Before Shōgun was renewed—and moved out of the Emmys’ limited-series categories—your guess for which drama would come out on top this year was as good as mine. Netflix’s 2021 champ, The Crown, felt like the de facto front-runner despite the muted response to its final season. Amazon’s Fallout was coming on (very) strong, with spectacular audience numbers and solid reviews, but still seemed to lean a little too genre to go all the way with the TV Academy. Starry series like The Morning Show and The Gilded Age had been around for several seasons without being nominated for the best-drama Emmy, so for those likely contenders, it was still one step at a time.
But all of this gaming-out may now be moot. I’m David Canfield, and with FX’s announcement that more Shōgun is in development, a clear front-runner has settled in. The feudal-Japan-set epic was a ratings smash for FX, charting on Nielsen for months as episodes rolled out weekly on Hulu, and it remains the most critically acclaimed new show of the year. That’s a rare, potent combination, especially given that most of the show’s dialogue is in Japanese and many of its cast members have yet to experience any US awards success. That will soon change.
Shōgun’s positioning also reflects an unusual change of pace in the race for best drama. Only one show in the past decade has won that award for its first season: Hulu’s The Handmaid’s Tale, whose timing in the early days of the Trump era gave it a leg up. Otherwise, this category has been dominated by the likes of Game of Thrones, Succession, and The Crown—though none of those shows went all the way for season one. Shōgun’s front-runner status speaks to just how resoundingly it landed—and, perhaps, just how eager the industry is to anoint a successor for its most coveted trophy.
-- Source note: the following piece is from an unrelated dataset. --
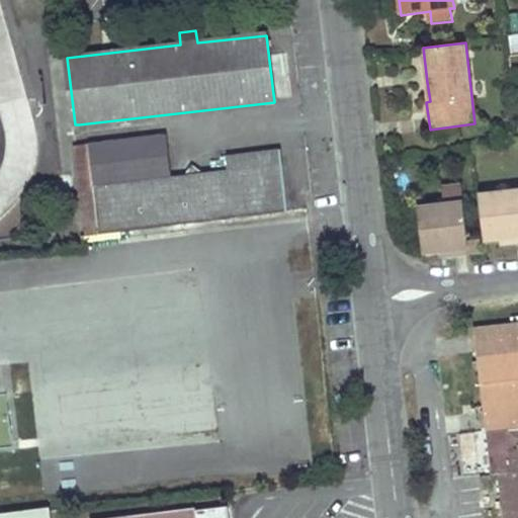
[(169,175),(165,137),(88,145),(99,233),(84,236),(80,236),(82,248),(101,245),(99,235),(287,211),(280,152),(227,158),(228,169),(199,172),(190,165),(181,174),(169,175)]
Anything can still happen—but Shōgun’s impact will likely extend to every drama-category acting race too. The main theme: Can its brilliant, Japanese-speaking cast outpace heavyweights from the US, Britain, and Ireland? Hollywood icon Hiroyuki Sanada has a compelling career narrative to ride, with movie stars Gary Oldman (Slow Horses) and Colin Farrell (Sugar) also circling lead actor. Anna Sawai is on the opposite end of the spectrum, a true discovery crashing a field led by such massive names as Emma Stone (The Curse), Jennifer Aniston (The Morning Show), and Imelda Staunton(The Crown). Such is the way of Shōgun this spring, though: Underestimate this phenomenon at your own peril.